Work to be completed> All entries below must be given again exactly as they stand.

Given records>
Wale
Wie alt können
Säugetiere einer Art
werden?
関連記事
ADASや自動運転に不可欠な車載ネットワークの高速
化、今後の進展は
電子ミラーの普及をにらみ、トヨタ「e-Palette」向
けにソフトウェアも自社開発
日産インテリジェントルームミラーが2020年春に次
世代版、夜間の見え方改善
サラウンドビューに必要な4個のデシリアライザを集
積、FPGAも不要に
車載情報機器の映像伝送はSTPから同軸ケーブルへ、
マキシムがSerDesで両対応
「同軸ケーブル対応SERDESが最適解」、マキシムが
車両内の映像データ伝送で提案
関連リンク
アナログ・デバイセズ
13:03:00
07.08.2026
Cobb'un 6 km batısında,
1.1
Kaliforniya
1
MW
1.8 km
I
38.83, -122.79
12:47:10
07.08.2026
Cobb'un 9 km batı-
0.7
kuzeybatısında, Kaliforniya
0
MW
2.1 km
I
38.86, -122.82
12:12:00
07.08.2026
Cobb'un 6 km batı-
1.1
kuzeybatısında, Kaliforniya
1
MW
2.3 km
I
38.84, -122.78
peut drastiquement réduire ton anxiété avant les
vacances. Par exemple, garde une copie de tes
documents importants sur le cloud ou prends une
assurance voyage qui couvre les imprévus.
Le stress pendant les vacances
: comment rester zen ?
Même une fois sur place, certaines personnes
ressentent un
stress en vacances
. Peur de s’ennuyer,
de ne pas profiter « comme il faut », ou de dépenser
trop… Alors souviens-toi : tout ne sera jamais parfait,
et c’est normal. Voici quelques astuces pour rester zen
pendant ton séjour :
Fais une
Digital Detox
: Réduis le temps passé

Task answer>
Wale
Wie alt können
Säugetiere einer Art
werden?
関連記事
ADASや自動運転に不可欠な車載ネットワークの高速
化、今後の進展は
電子ミラーの普及をにらみ、トヨタ「e-Palette」向
けにソフトウェアも自社開発
日産インテリジェントルームミラーが2020年春に次
世代版、夜間の見え方改善
サラウンドビューに必要な4個のデシリアライザを集
積、FPGAも不要に
車載情報機器の映像伝送はSTPから同軸ケーブルへ、
マキシムがSerDesで両対応
「同軸ケーブル対応SERDESが最適解」、マキシムが
車両内の映像データ伝送で提案
関連リンク
アナログ・デバイセズ
13:03:00
07.08.2026
Cobb'un 6 km batısında,
1.1
Kaliforniya
1
MW
1.8 km
I
38.83, -122.79
12:47:10
07.08.2026
Cobb'un 9 km batı-
0.7
kuzeybatısında, Kaliforniya
0
MW
2.1 km
I
38.86, -122.82
12:12:00
07.08.2026
Cobb'un 6 km batı-
1.1
kuzeybatısında, Kaliforniya
1
MW
2.3 km
I
38.84, -122.78
peut drastiquement réduire ton anxiété avant les
vacances. Par exemple, garde une copie de tes
documents importants sur le cloud ou prends une
assurance voyage qui couvre les imprévus.
Le stress pendant les vacances
: comment rester zen ?
Même une fois sur place, certaines personnes
ressentent un
stress en vacances
. Peur de s’ennuyer,
de ne pas profiter « comme il faut », ou de dépenser
trop… Alors souviens-toi : tout ne sera jamais parfait,
et c’est normal. Voici quelques astuces pour rester zen
pendant ton séjour :
Fais une
Digital Detox
: Réduis le temps passé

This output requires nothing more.